Political and Media Use of Sociolinguistic Concepts in the Current Language
Abstract
Any effective progress in the process of normalizing a national language subject to the mastery of the state official one will always be accompanied-fought by a semantic-terminological arsenal aiming to destroy or neutralize it. The strategy of imposing the languages considered indisputable in their prerogatives will be endowed with diverse tactics, adapted to the historical moment and to its greater divulging effectiveness. In this operation of the neo-imposition of state languages, concepts or expressions are used that do not sympathize with the historical origin or with the sociolinguistic reality. It is, therefore, interesting to analyze the legal-political use —and its media derivative— of notions such as common language, language conflict, immersion, plurilingualism or normalization. We refer, in particular, to the Spanish framework, and to the national languages depending on it: Galician, Basque, and Catalan. The question of languages —their general use, their rights, their existence, in short— is closely linked to the recognition or not of the peoples, of the societies to which they belong. It is, therefore, an essentially political issue, in which the admission or not —in democratic and horizontal equality— of nations that do not have state institutions at their service is at stake.

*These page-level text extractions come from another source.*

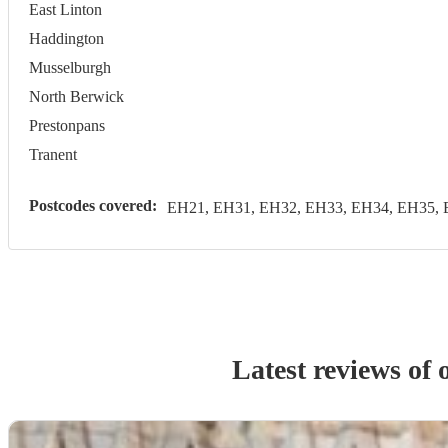
East Linton
Haddington
Musselburgh
North Berwick
Prestonpans
Tranent
Postcodes covered:
EH21, EH31, EH32, EH33, EH34, EH35, 
Latest reviews of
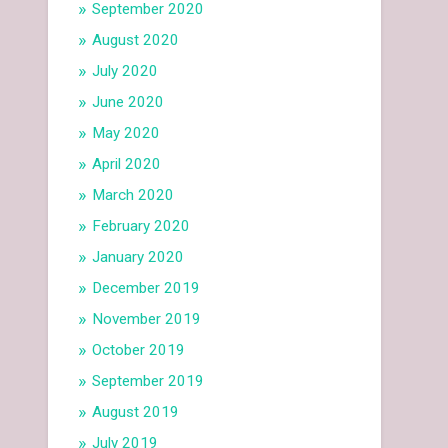
September 2020
August 2020
July 2020
June 2020
May 2020
April 2020
March 2020
February 2020
January 2020
December 2019
November 2019
October 2019
September 2019
August 2019
July 2019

In the current phase of globalized capitalism, theoretically proclaimed democratic rights are being called into question by the de facto imposition of languages that have long had a powerful machinery for social and public implantation and consolidation. As a significant example, we point out the non-compliance with the European Charter for Regional or Minority Languages, recognized as para-legislation by the Spanish State in 2001 or the Universal Declaration of Linguistic Rights, approved unanimously by the Spanish Congress of Deputies and the Galician, Basque and Catalan Parliaments in 1996.